What is YAML?

We look at the pros and cons of the language developed in 2001

The rapid rise in Kubernetes has paved the way for a new kind of programming language called YAML, which is used to format containerised files. 

YAML originally stood for 'Yet Another Markup Language", but it has been renamed to "YAML Ain't Markup Language" as a way to differentiate it from documentation languages, such as SGML and HTML, as YAML is designed for data configuration. 

The language is not as ubiquitous as JSON and does have uses beyond Kubernetes. It is known as a 'human-readable data-serialisation language' and was released in 2001. It has use cases in AI where it is used in tools for OpenStack and Ansible playbooks and more. 

It is a text-based format that is used to configure information or specific tasks for data serialisation - such as where you convert complex data into a flat-file format to store or transmit). Similar to XML, but also different in that it is easier to read and write for humans - this is what makes it great for projects like Ansible - and the entire YAML  website is also easy to read. 

How does YAML work?

This programming language borrows features and patterns from a host of others to simplify the process of reading and writing code.

You may use indentations and new lines to structure code so how the code is displayed on your monitor is how it would work, as in Python for example. You’ll be able to select the degrees of indentation you wish to adopt so you can choose whichever you find the most readable, so long as you maintain consistency. You cannot, however, use the tab character, which avoids a major issue that varying operating systems handle tabs differently - in addition to the ongoing spaces versus tabs debate.

Users may also adopt a more compact format where the two main data types, lists and associative arrays (also known as maps) are denoted by the [] and) {} figures. This makes it effectively a superset of JSON, although this is outlined for machines, not humans, to read. Incidentally, YAML also has features that are absent from JSON, including comments, which JSON hasn’t been created to support. There are, however, workarounds.

These data types may also be nested to represent more complicated structures based on those present in Perl. Features are lifted from C, HTML, MIME, as well as mail headers, with colons used to denote key: value pairs.

The space function is present so users won’t have to put quotation marks around strings and numbers. Simple types such as integers, floats and Booleans are detected by default, and there’s priced-in support for ISO-formatted dates and times, although you can also declare your own data types.

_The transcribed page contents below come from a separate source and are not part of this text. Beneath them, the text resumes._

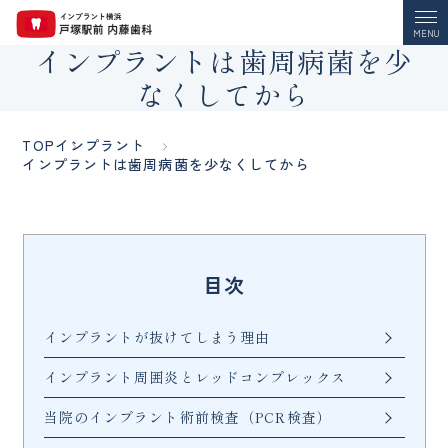
MENU
インプラントは歯周病菌を少
なくしてから
TOP
インプラント
インプラントは歯周病菌を少なくしてから
目次
インプラントが抜けてしまう理由
インプラント周囲炎とレッドコンプレックス
当院のインプラント術前検査（PCR検査）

Structures let you store multiple documents in a single file or refer to content in one part of the document from elsewhere using an anchor (which also lets you duplicate or inherent properties).

That means it's much more flexible than JSON where the hierarchy is fixed, with each child node having only one parent node and while there's a similar option in XML the YAML parse automatically expands the references. That way you get a file that's easier to read and you avoid potential errors copying and pasting parameters where only a handful of things change between different instances, but external systems don't need to be told about the structure of the YAML file.

Lines of code

What are the benefits of YAML?

Because the formatting is straightforward and you don't have to worry about closing tags, brackets or quote marks, you can edit YAML in simple text editing tools, and subsections of YAML files are often valid YAML. But there are also plugins to add YAML support to common IDEs like Visual Studio Code and Atom; these can use the YAML Language Server provide autocomplete and Intellisense, and there are several YAML linters to check code for correctness.

You can't write YAML that validates itself the way XML documents can do, based on schema, but if you need to define a schema for your YAML there are languages that let you do that. The combination of YAML and JSON Schema can be powerful: VS Code, the DocFX static web site generator and even the schema for Microsoft's Q# Quantum Chemistry library use them together to achieve a more human-readable version of JSON.

Using YAML files has advantages over typing in command line options: you can create much more complex structures in YAML and you don't have to deal with long and unwieldy strings of parameters. And because they're files, you can check them into source control systems, track versions and changes. Because YAML treats lines as information, it works better with git-based systems for tracking changes than JSON. That makes it easier to treat configuration as code that you manage, test and consume the same way you do all your other code.

Are there any downsides to YAML?

Like all programming languages, YAML is not without fault. Because it was designed specifically to be easy to read and write mistakes are far more easier to make than with other languages. This also means that changes can be made to your YAML could by very simple typos, like adding an extra space, which are more difficult to spot as it is on a sparse, white background.

Since YAML is more readable than JSON or XML, reading through a YAML file will more likely lead to finding errors than other languages. With the kind of configuration you perform in YAML becoming more relevant to the adoption of DevOps, configurations you’re specifying may become more complex and may demand more expertise - regardless of language you’re writing them in. Arguably, there are better languages, such as TOML, but these haven’t been adopted as widely, so YAML is the language more developers will face.

Higher-grade tools will always be easier to work with versus reading and writing YAML files, and there’s a swelling choice of those for Kubernetes. This choice of tools ranges such as Helm, that streamlines installing and managing Kubernetes apps to managed cloud services, to the kubectl command line. Tools such as Pulumi, that use familiar programming languages like JavaScript or PowerShell, also fall into this camp. YAML is a configuration format, however, used in so many widely-used tool and projects that it’s worth familiarising yourself with it, and understanding its benefits and drawbacks.